Features¶

KI-Umfrage provides a complete workspace for the experimental design, execution, and evaluation of LLM-supported survey dialogues. The feature set covers the interactive answering of individual questions, the refinement of vague input, the structuring of results, the editing of underlying prompts, and batch evaluation.

Use cases¶

Concept testing on sample surveys. With the bundled demo questions (cloud usage, IT security posture), it is possible to follow how the system recognizes a vague answer such as "cloud" or "good", formulates a specific follow-up question, and finally structures the combined answer.
Comparing prompt variants. Two formulations of the same evaluation or follow-up prompt can be run against identical sample answers, making the impact of individual changes on clarity score and follow-up behavior immediately visible.
Systematic validation against an answer dataset. A prepared CSV file with question–answer pairs and expected follow-up behavior can be processed in batch mode to check how often the pipeline matches the expected outcome.
Fine-tuning evaluation strictness. By varying clarity threshold, maximum follow-up count, and LLM temperature, it becomes observable how these parameters change the system's reaction to typical answer patterns.
Stakeholder demos. A dedicated demo mode runs through a two-question mini-survey chronologically and visualizes — after each question — the clarity score, any follow-ups that occurred, and the final structured answer.
Performance observation. Processing times for each pipeline stage are captured and can be inspected during testing to identify bottlenecks (such as slow LLM responses).

At a glance¶

Six thematically separated tabs: playground, prompt engineering, batch testing, question editor, session demo, performance.
Per-round decision driven by a configurable clarity threshold.
A configurable maximum number of follow-ups per main question; each follow-up carries its own reasoning and confidence value.
Live-editable prompt templates for evaluation, follow-up, structuring, and the handling of irrelevant answers.
Import via YAML (configuration, survey definition) and CSV (batch tests); session export as JSON.
Mock mode for development and testing without a reachable LLM.
Sessions including the full conversation history are persisted.

Connectors and data sources¶

External connector:

OpenAI-compatible chat-completion API. Through a configurable endpoint (api_base, api_key, model), any model implementing the OpenAI chat API can be addressed. The application requests structured JSON responses and falls back to rule-based replacement answers on timeout or error to keep the flow stable.

Internal components:

YAML-based survey and system configuration. Evaluation thresholds, maximum follow-up count, LLM connection details, and the survey itself (questions, expected answer patterns, help texts) are loaded from YAML files; environment variables can override individual values.
Local result storage. Completed sessions are stored in a configurable results directory along with the conversation history, evaluation metadata, and final structured answers.

Import and export formats¶

YAML (import). Split into a central system configuration and a survey definition. The latter contains the questions, their context information, and example answers in the categories "vague" and "clear", from which the evaluation strictness used in prompting is derived.
CSV (import, batch test). Columns for question, answer, and expected follow-up behavior. The batch run compares the actual pipeline reaction with the expected outcome.
JSON (export).

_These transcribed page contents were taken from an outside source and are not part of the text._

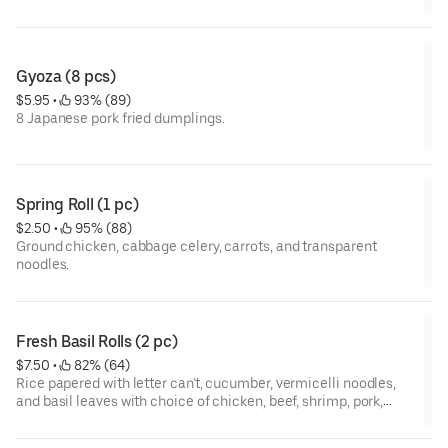
Gyoza (8 pcs)
$5.95
 • 
 93% (89)
8 Japanese pork fried dumplings.
Spring Roll (1 pc)
$2.50
 • 
 95% (88)
Ground chicken, cabbage celery, carrots, and transparent
noodles.
Fresh Basil Rolls (2 pc)
$7.50
 • 
 82% (64)
Rice papered with letter can't, cucumber, vermicelli noodles,
and basil leaves with choice of chicken, beef, shrimp, pork,
vegetable, or tofu.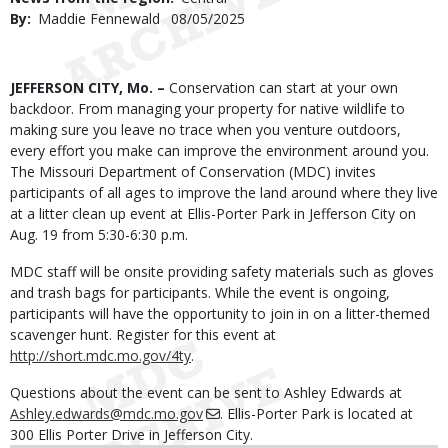
By
Maddie Fennewald
Published
08/05/2025
Date
Body
JEFFERSON CITY, Mo. –
Conservation can start at your own
backdoor. From managing your property for native wildlife to
making sure you leave no trace when you venture outdoors,
every effort you make can improve the environment around you.
The Missouri Department of Conservation (MDC) invites
participants of all ages to improve the land around where they live
at a litter clean up event at Ellis-Porter Park in Jefferson City on
Aug. 19 from 5:30-6:30 p.m.
MDC staff will be onsite providing safety materials such as gloves
and trash bags for participants. While the event is ongoing,
participants will have the opportunity to join in on a litter-themed
scavenger hunt. Register for this event at
http://short.mdc.mo.gov/4ty
.
Questions about the event can be sent to Ashley Edwards at
Ashley.edwards@mdc.mo.gov
. Ellis-Porter Park is located at
300 Ellis Porter Drive in Jefferson City.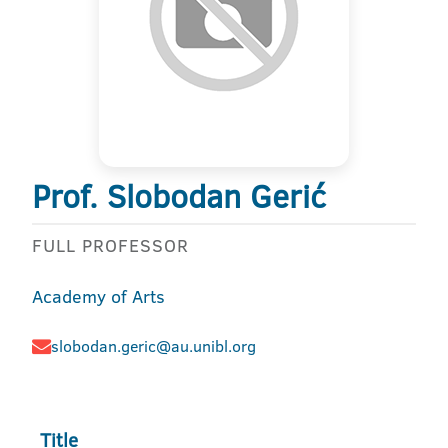
Prof. Slobodan Gerić
FULL PROFESSOR
Academy of Arts
slobodan.geric@au.unibl.org
Title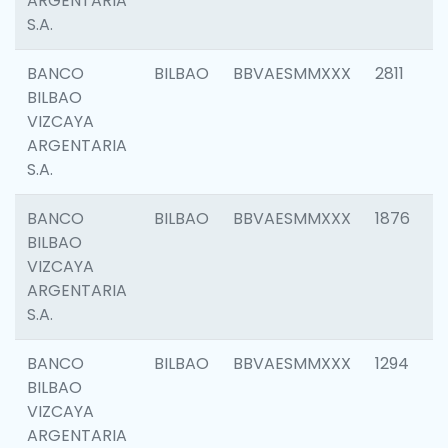
ARGENTARIA
S.A.
BANCO
BILBAO
BBVAESMMXXX
2811
BILBAO
VIZCAYA
ARGENTARIA
S.A.
BANCO
BILBAO
BBVAESMMXXX
1876
BILBAO
VIZCAYA
ARGENTARIA
S.A.
BANCO
BILBAO
BBVAESMMXXX
1294
BILBAO
VIZCAYA
ARGENTARIA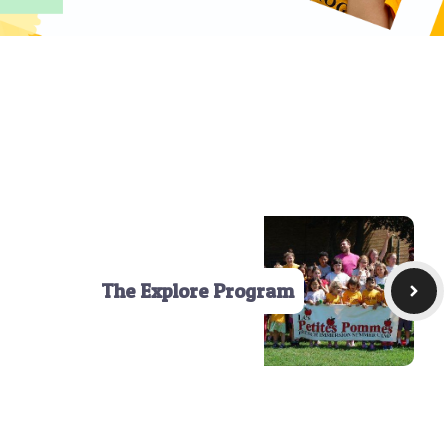
The Explore Program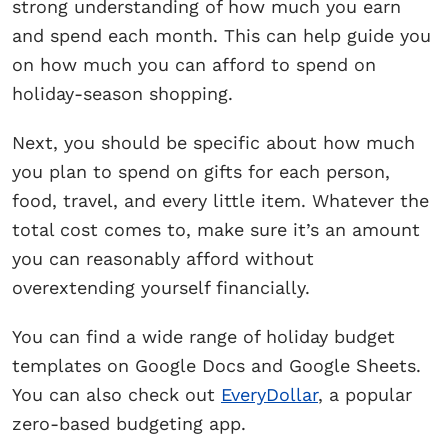
strong understanding of how much you earn
and spend each month. This can help guide you
on how much you can afford to spend on
holiday-season shopping.
Next, you should be specific about how much
you plan to spend on gifts for each person,
food, travel, and every little item. Whatever the
total cost comes to, make sure it’s an amount
you can reasonably afford without
overextending yourself financially.
You can find a wide range of holiday budget
templates on Google Docs and Google Sheets.
You can also check out
EveryDollar
, a popular
zero-based budgeting app.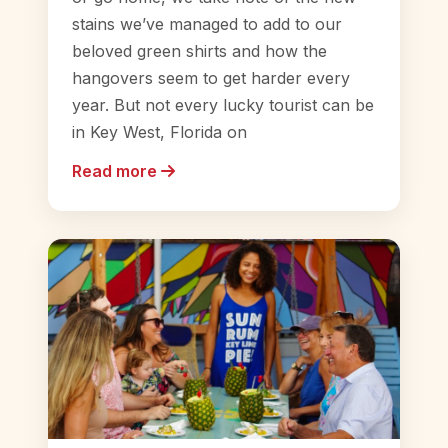
stains we’ve managed to add to our
beloved green shirts and how the
hangovers seem to get harder every
year. But not every lucky tourist can be
in Key West, Florida on
Read more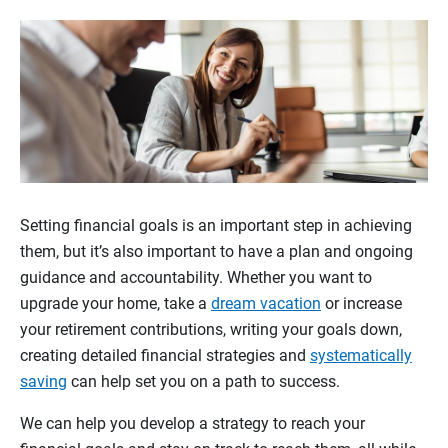
Setting financial goals is an important step in achieving
them, but it’s also important to have a plan and ongoing
guidance and accountability. Whether you want to
upgrade your home, take a
dream vacation
or increase
your retirement contributions, writing your goals down,
creating detailed financial strategies and
systematically
saving
can help set you on a path to success.
We can help you develop a strategy to reach your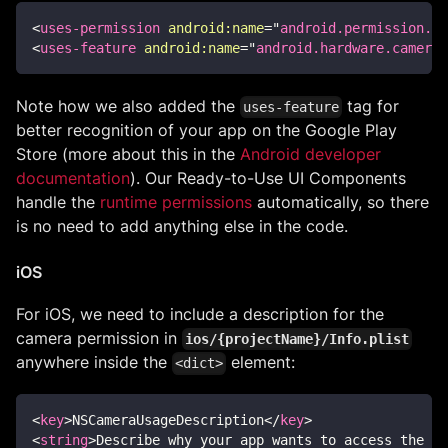
<
uses-permission
android:
name
=
"
android.permission.CA
<
uses-feature
android:
name
=
"
android.hardware.camera
"
Note how we also added the
tag for
uses-feature
better recognition of your app on the Google Play
Store (more about this in the
Android developer
documentation
). Our Ready-to-Use UI Components
handle the
runtime permissions
automatically, so there
is no need to add anything else in the code.
iOS
For iOS, we need to include a description for the
camera permission in
ios/{projectName}/Info.plist
anywhere inside the
element:
<dict>
<
key
>
NSCameraUsageDescription
</
key
>
<
string
>
Describe why your app wants to access the de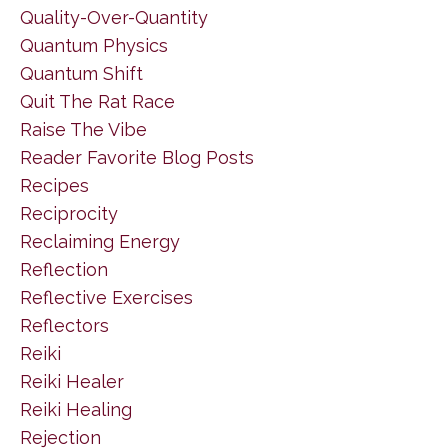
Quality-Over-Quantity
Quantum Physics
Quantum Shift
Quit The Rat Race
Raise The Vibe
Reader Favorite Blog Posts
Recipes
Reciprocity
Reclaiming Energy
Reflection
Reflective Exercises
Reflectors
Reiki
Reiki Healer
Reiki Healing
Rejection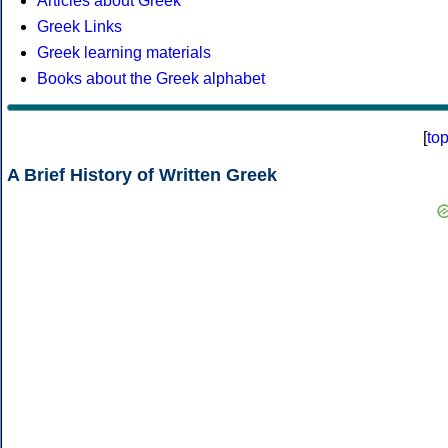
Articles about Greek
Greek Links
Greek learning materials
Books about the Greek alphabet
[
to
A Brief History of Written Greek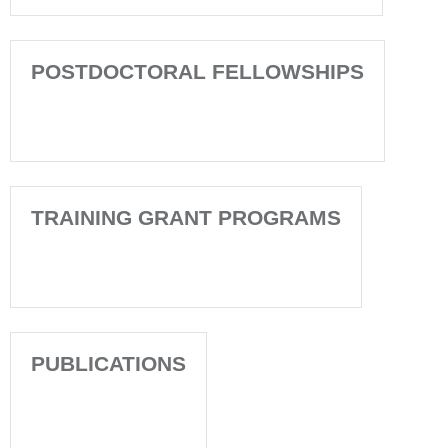
POSTDOCTORAL FELLOWSHIPS
TRAINING GRANT PROGRAMS
PUBLICATIONS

Complete session results with question, answer, and evaluation data, conversation history, cluster suggestion, confidence value, and processing metadata.

Quality assurance features¶

Multi-stage processing. Answers are not handled in a single LLM call but are evaluated, optionally clarified, and finally structured in separate steps. Intermediate results are individually inspectable and correctable.
Clarity score with threshold logic. Each answer is scored between 0 and 1; only values below the configured threshold (default 0.7) trigger a follow-up.
Validation of evaluation output. The structured evaluation fields (clarity score, follow-up necessity, problem types, suggested clarifications) are checked against allowed value ranges; invalid entries are reset to defaults.
Confidence value for the final answer. The structured final answer carries its own confidence value; if it falls below a threshold, the answer is automatically flagged for manual review.
Limit on follow-up depth. The maximum number of follow-ups per main question is configurable to prevent infinite loops on repeatedly vague answers.
Robust fallback paths. On timeout, connection failure, or invalid JSON, every pipeline stage falls back to a rule-based replacement (heuristic clarity scoring, predefined follow-up patterns, local structuring), so that a traceable result is produced even in failure cases.
Traceability. Every session is recorded together with its individual interactions, the model's reasoning text, and processing times, and remains available for later evaluation.

Additional features¶

Live prompt engineering. All prompt templates can be loaded, edited, and tested against sample answers from within the UI; the raw LLM response can be inspected for diagnostic purposes.
Question editor. Question texts and their associated help hints can be adjusted without editing YAML files directly.
Performance monitoring. Runtimes for each operation (evaluation, follow-up generation, structuring, end-to-end run) are collected and presented in an aggregated overview; target values are referenced.
Configurable controls. Clarity threshold, maximum follow-ups, follow-up aggressiveness, and LLM temperature can be changed per session.
Mock mode. Toggled via an environment variable; produces canned responses in the pipeline's structure so the UI remains operable without an LLM.